CHECK YOUR UNDERSTANDING:
• 1. In the comments on the graphics card review, translate this sentence into Spanish: "A 980 Ti would have been nice to see too given the price."
• 2. Summarize the comments on the graphics card review in two sentences.

SUPPLIED PASSAGE:
══════════


    And that scaling on nVidia – you know nvidia does claim that their SLI bridge isn’t a bottleneck, and so it is proved here :P. When AMD did introduce XDMA, I had this belief – AMD took the right path, bridges will suffer from less bandwith sooner or later, and PCIe already has the room for accommodating the data of the bridges. So XDMA did (well, now it is “do” :D) makes sense!

    But it’s sad to see AMD not delivering smoother experience overall. If they could handle that thing, this should certainly deserved the choice over any of those higher average FPS of Titan X. But I think AMD is working on Win10 & DX12 optimized drivers and trying to mend it with bandages for now.

    My only complain was the choice of TitanX over 980 Ti and clock-to-clock performance, but other than this, this is a very great review! Hats off to you again!

    • Agreed with Frozen Fractal. I was more than pleasantly surprised with the quality of this review, and I hope you continue to do these more in the future. A 980 Ti would have been nice to see too given the price.

      Keep up the great work!

    • Thanks! I agree the 980 TI would have been a better comparison – then prices would have lined up. “Sadly” we only had Titan X’s and we weren’t willing to go out and buy another 3 GPUs to make that happen. However if anyone wants to send us some we’d gladly run em haha. I was simultaneously impressed with AMD’s results while saddened that after all the work on frame pacing that things still aren’t 100% yet. Hopefully

  2. Question…you overclocked the Titan X to 1495MHz which is “ok” for a water cooling build. I won’t complain…though I’m surprised at why that’s all you were able to achieve as I can pull that off on Air right now (blocks won’t arrive until next week). Main question though…why wasn’t the memory overclocked? A watercooled Titan X has room to OC the memory by 20%, bumping up the bandwidth to 400Gbps, which brings it quite a bit closer to the 512Gbps of the HBM1 in the Fury X.

══════════

GIVEN RECORDS:
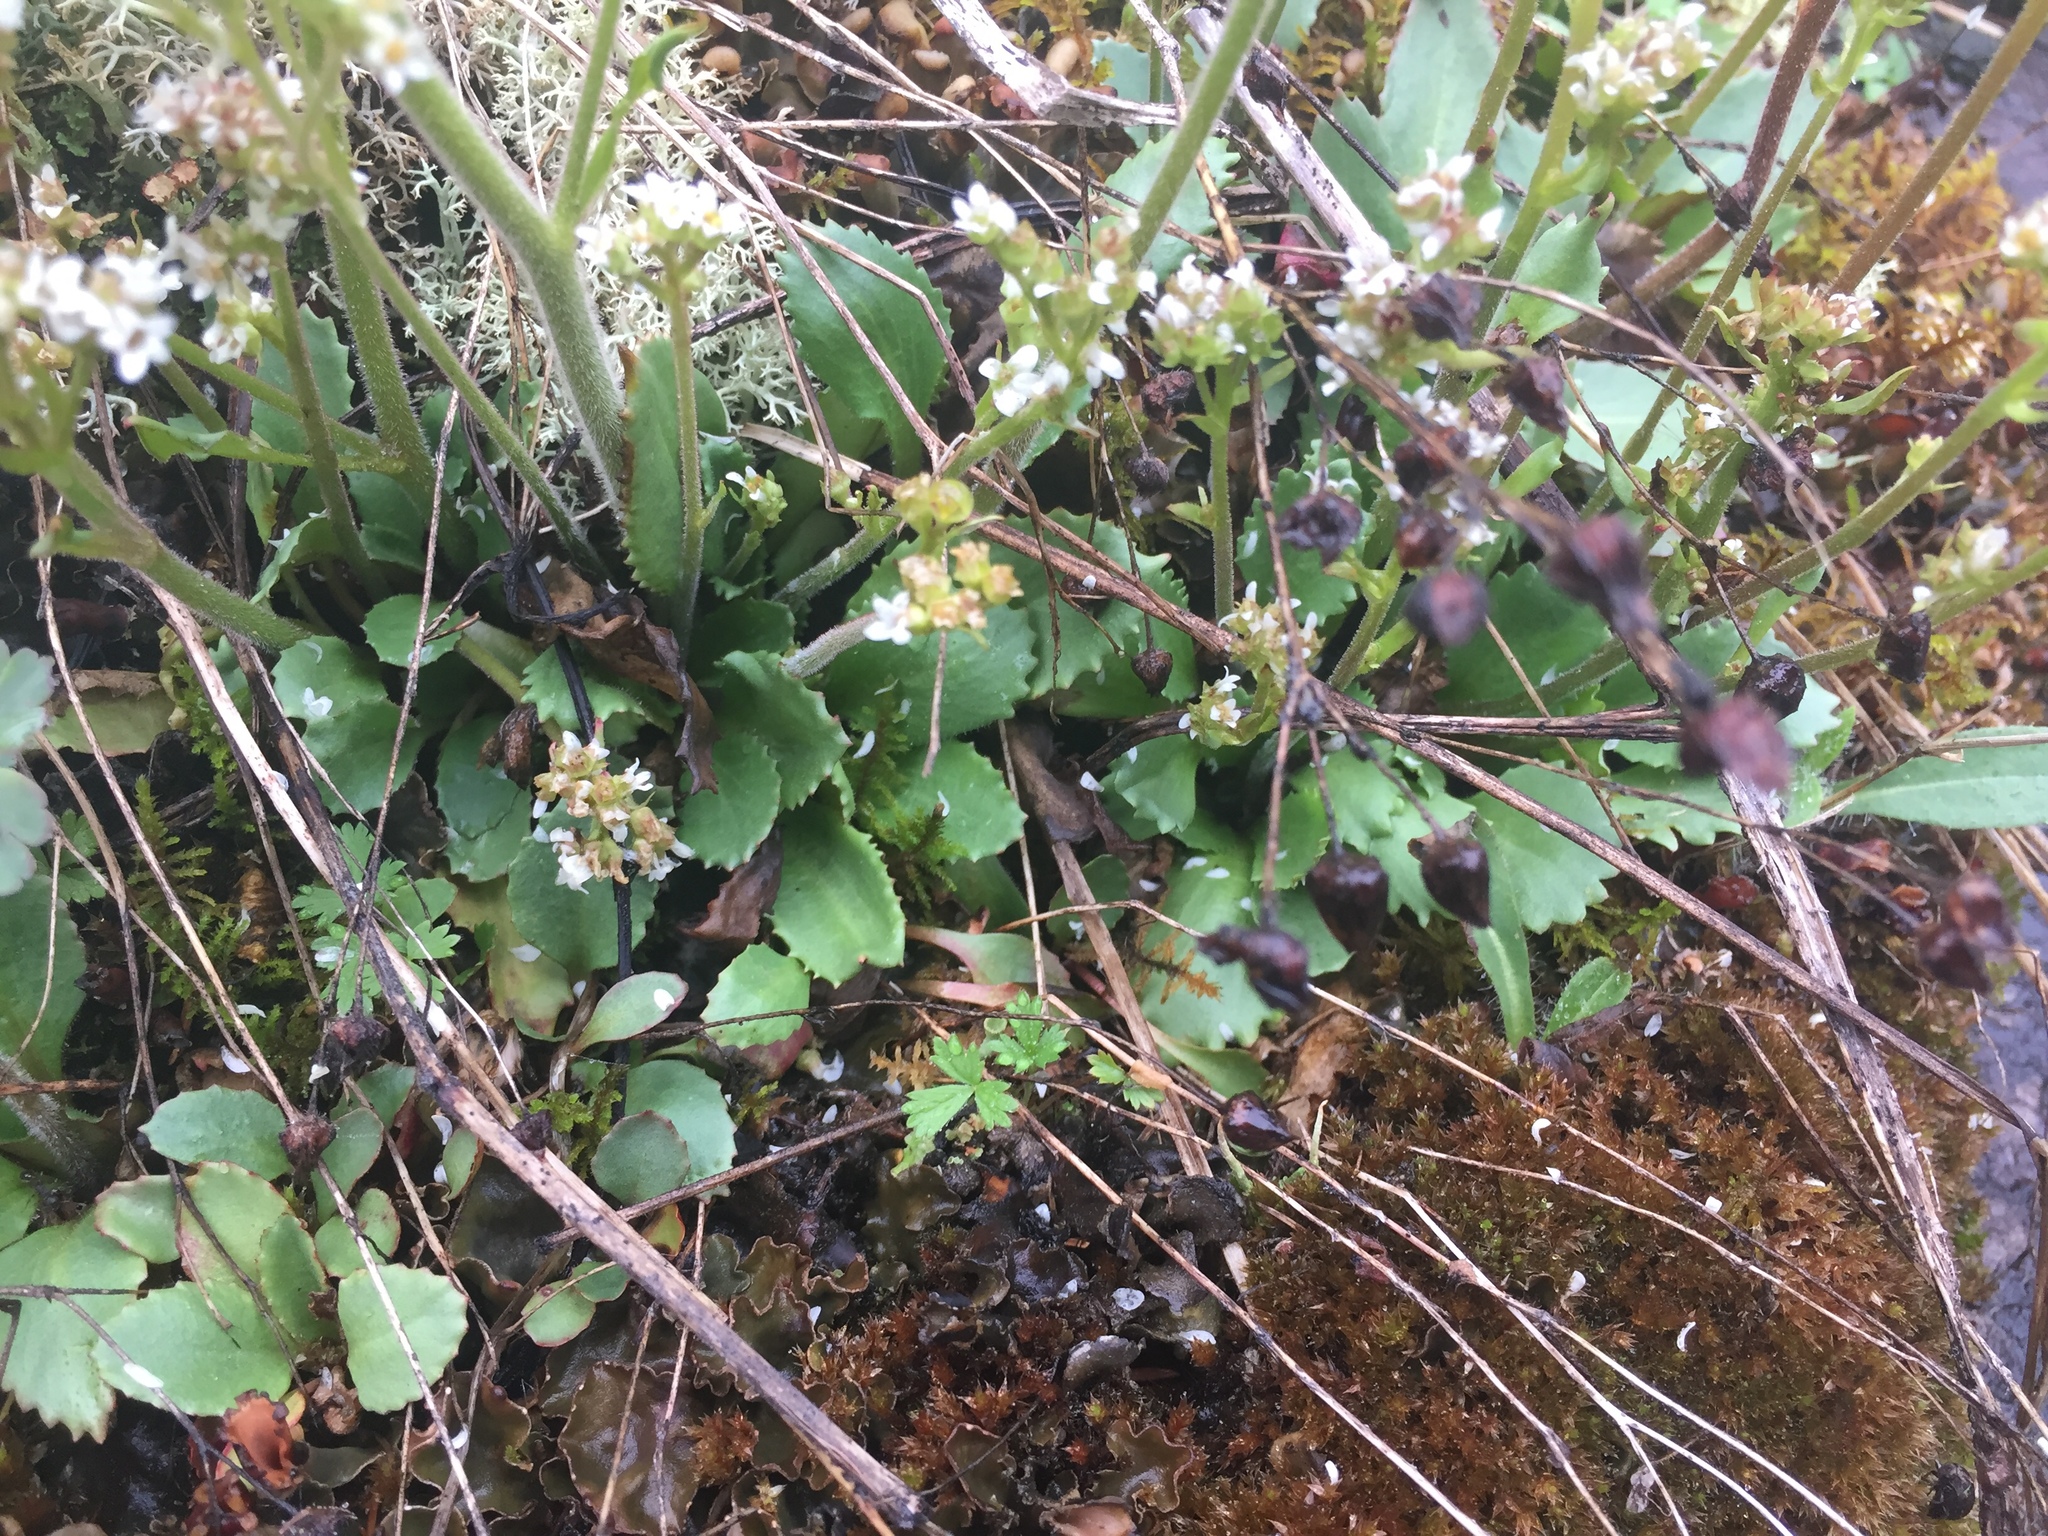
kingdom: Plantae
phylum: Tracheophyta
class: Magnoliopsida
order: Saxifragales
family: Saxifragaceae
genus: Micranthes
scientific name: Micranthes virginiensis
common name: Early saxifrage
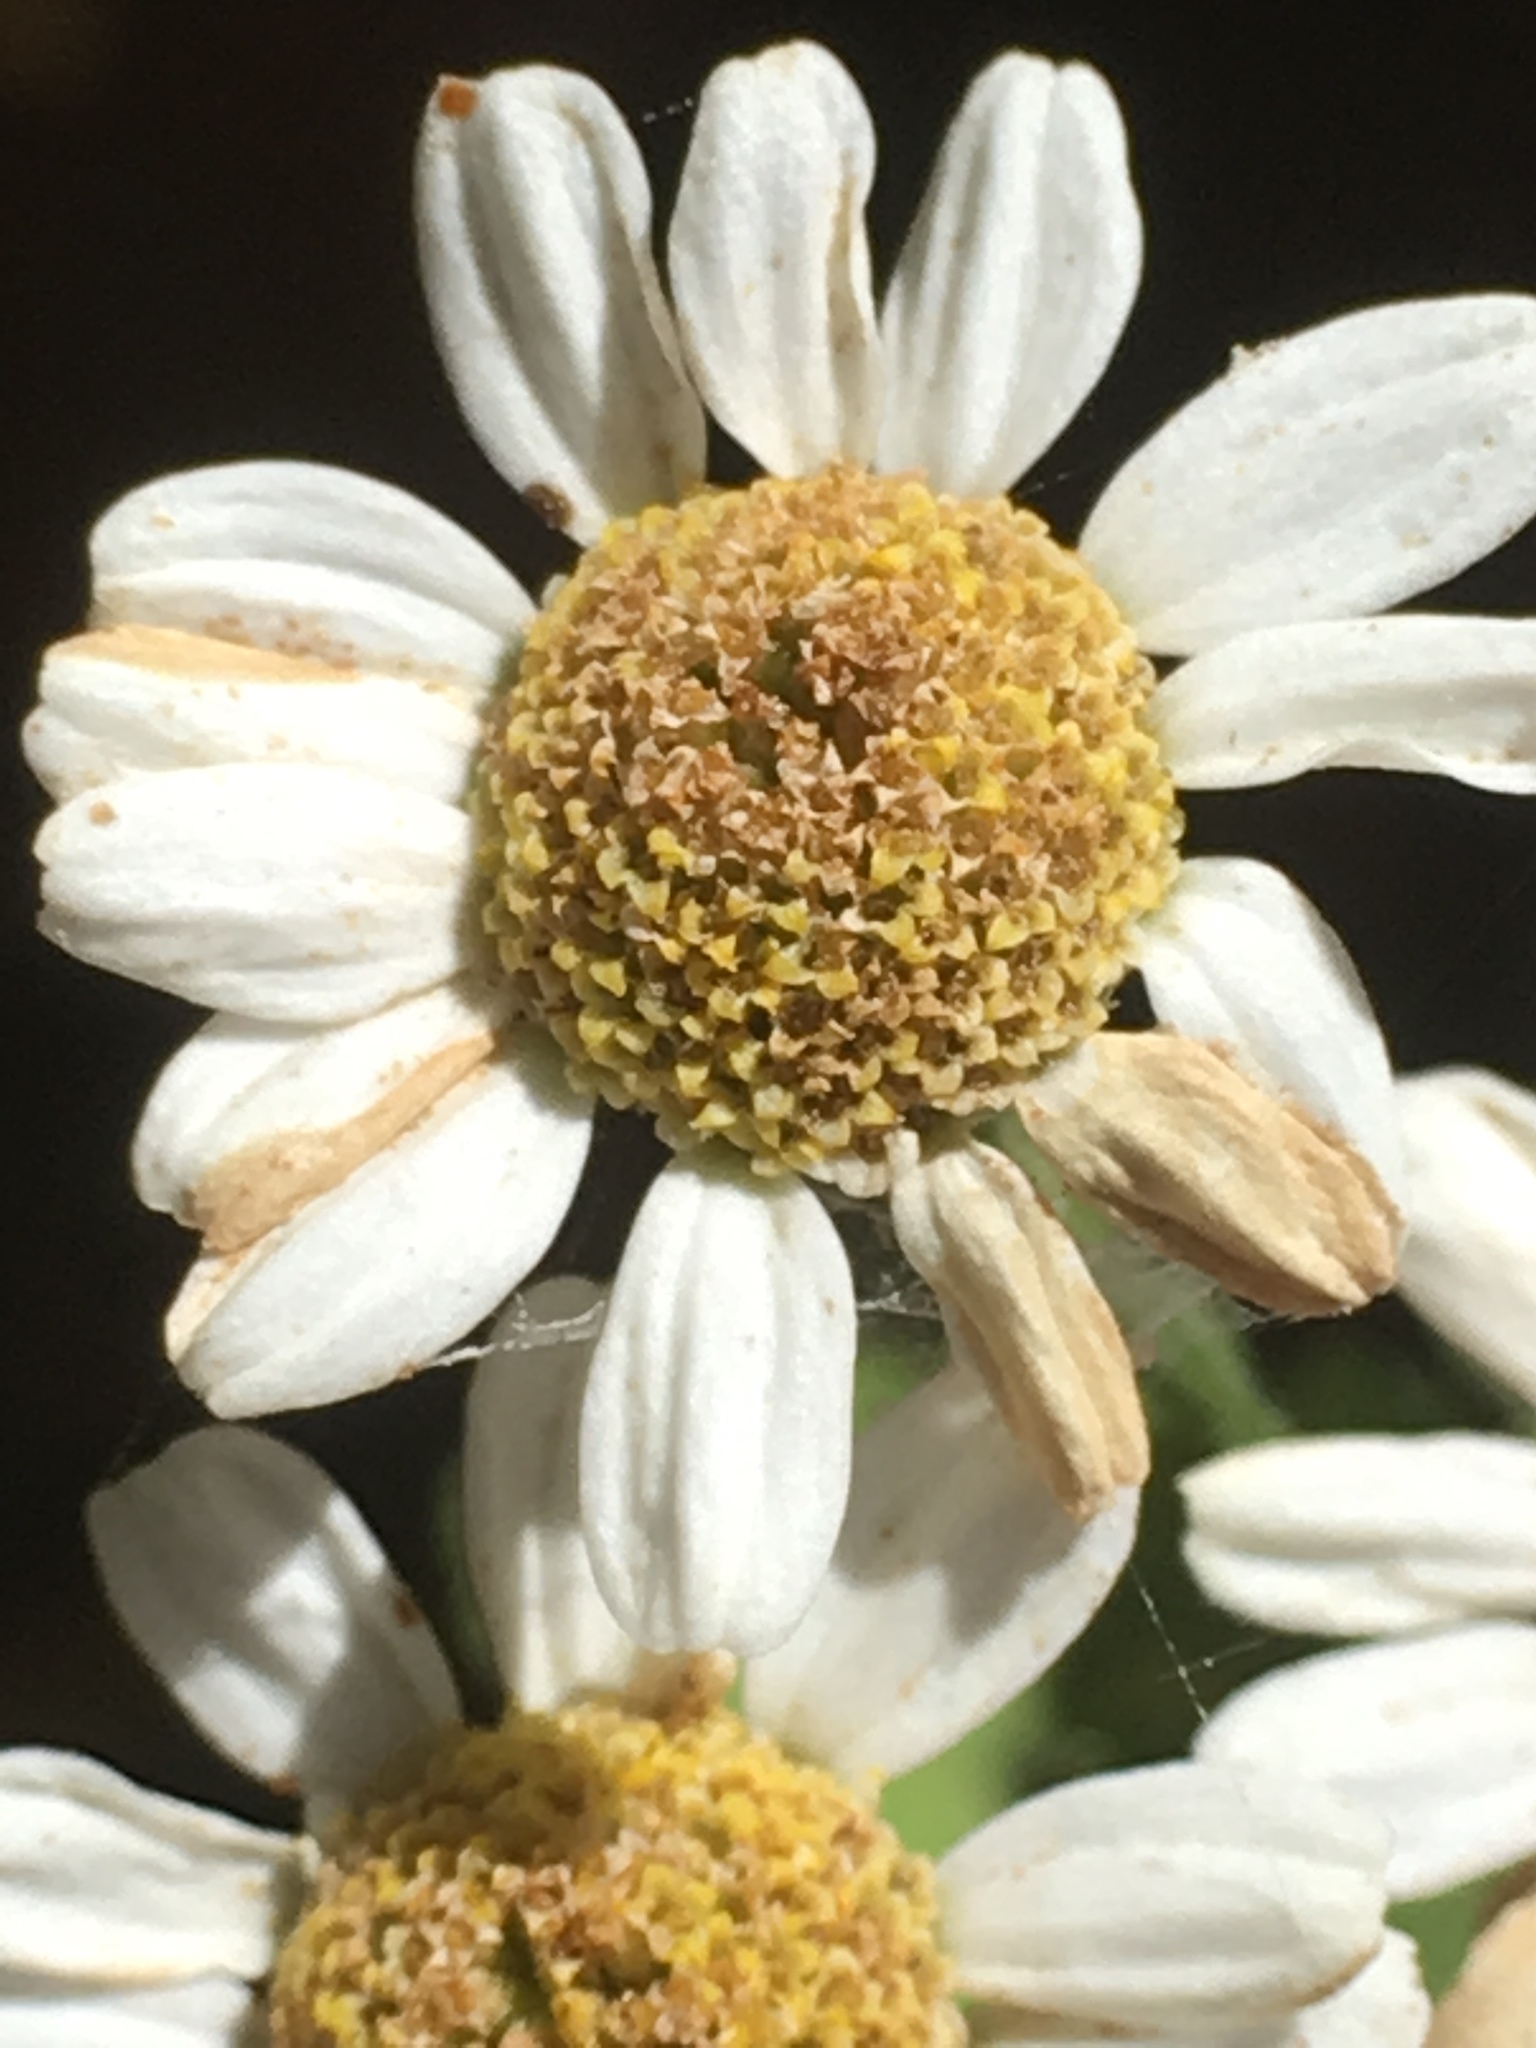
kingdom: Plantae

══════════

SOLUTIONS IN ORDER:
• 1. También habría sido bueno ver una 980 Ti, dado el precio.

• 2. One commenter calls the review very great and says AMD's XDMA approach makes sense compared with bridges, but regrets that AMD is still not delivering a smoother experience, and another reader agrees and would have liked to see a 980 Ti given the price. A reply explains that only Titan X cards were available, and a further comment asks why the memory on the water-cooled Titan X was not overclocked.